Dominika i Wojciech Wójcikowie z Warszawy czekają na narodziny drugiego dziecka. I już myślą, kto będzie się nim opiekował, kiedy pani Dominika wróci do pracy.
– Mając kredyt mieszkaniowy, trudno utrzymać się z jednej pensji, a na zatrudnienie niani nas nie stać. Liczymy na miejsce w żłobku – mówią, choć po doświadczeniach z pierwszym dzieckiem nie obiecują sobie wiele. – Sześć lat temu próbowaliśmy zapisać syna do czterech żłobków i za każdym razem słyszeliśmy to samo: brak wolnych miejsc.

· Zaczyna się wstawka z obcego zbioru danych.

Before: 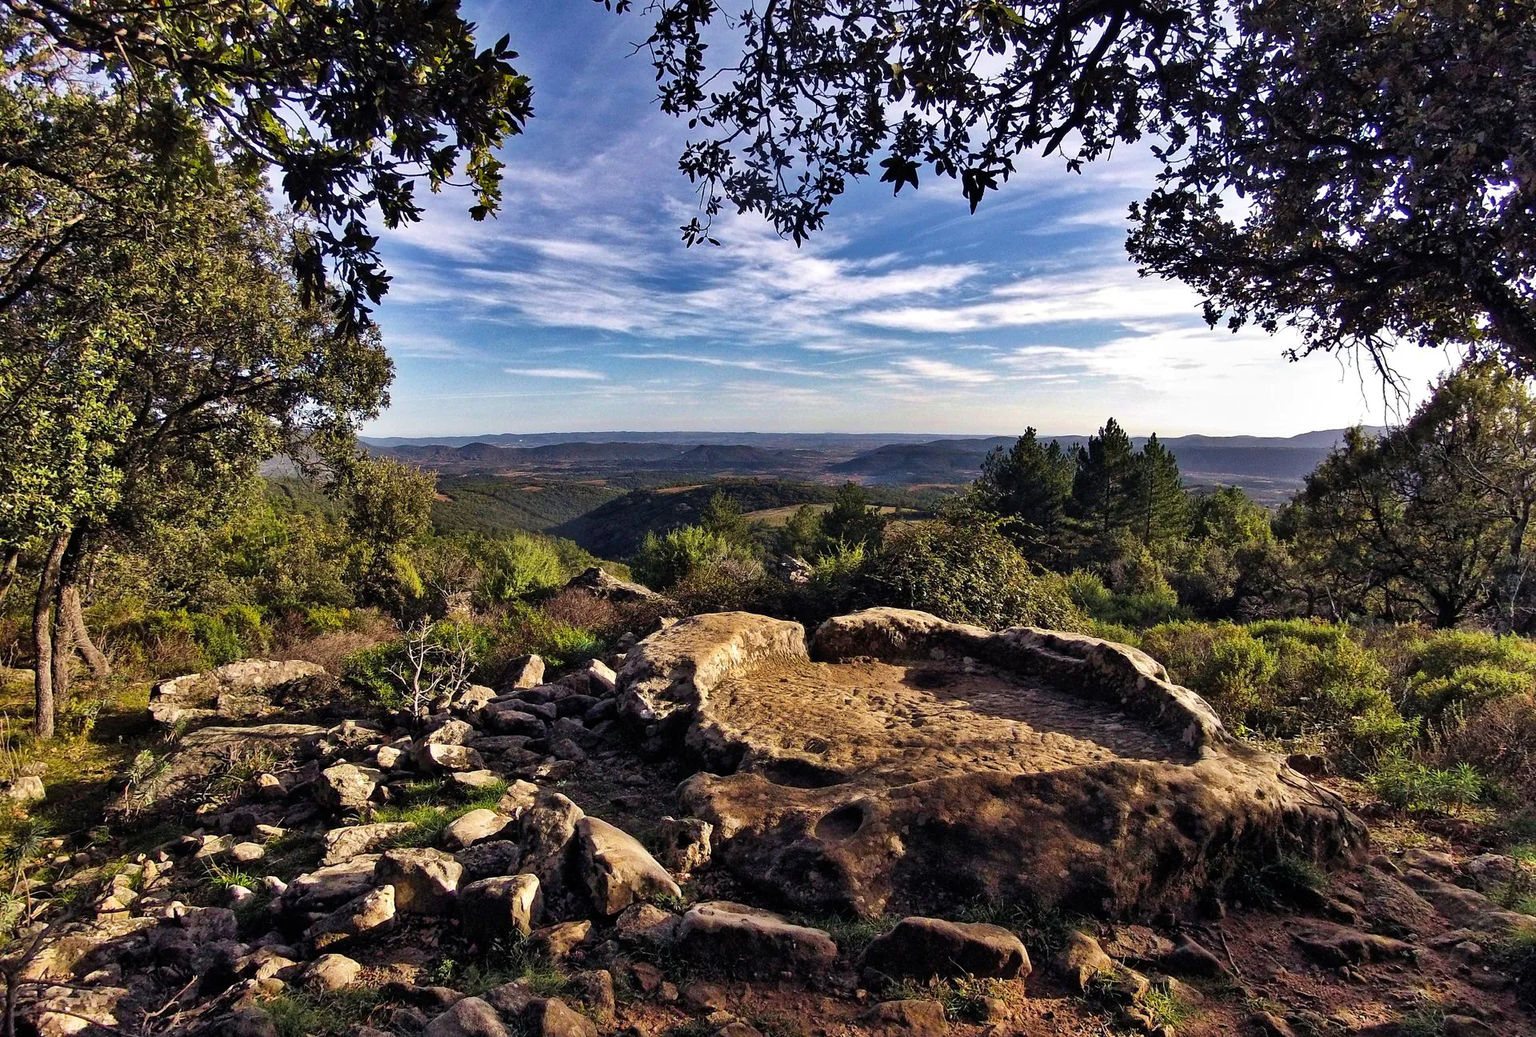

Takie problemy rodziców rozwiązać ma ustawa o opiece nad dziećmi do lat trzech. W piątek Sejm przyjął część senackich poprawek do projektu, który ma m.in. uprościć tworzenie żłobków.
Takie placówki (które będą mogły przyjmować dzieci w wieku od 20. tygodnia życia do trzech lat) nie będą już zakładami opieki zdrowotnej. Żłobki prowadzić będą mogły także osoby fizyczne. Warunkiem jest zatrudnienie przynajmniej jednej pielęgniarki na każde dwadzieścioro dzieci.
Opiekunami w żłobkach będą mogły być dyplomowane pielęgniarki, położne, opiekunki dziecięce, nauczyciele wychowania przedszkolnego lub pedagodzy opiekuńczo-wychowawczy.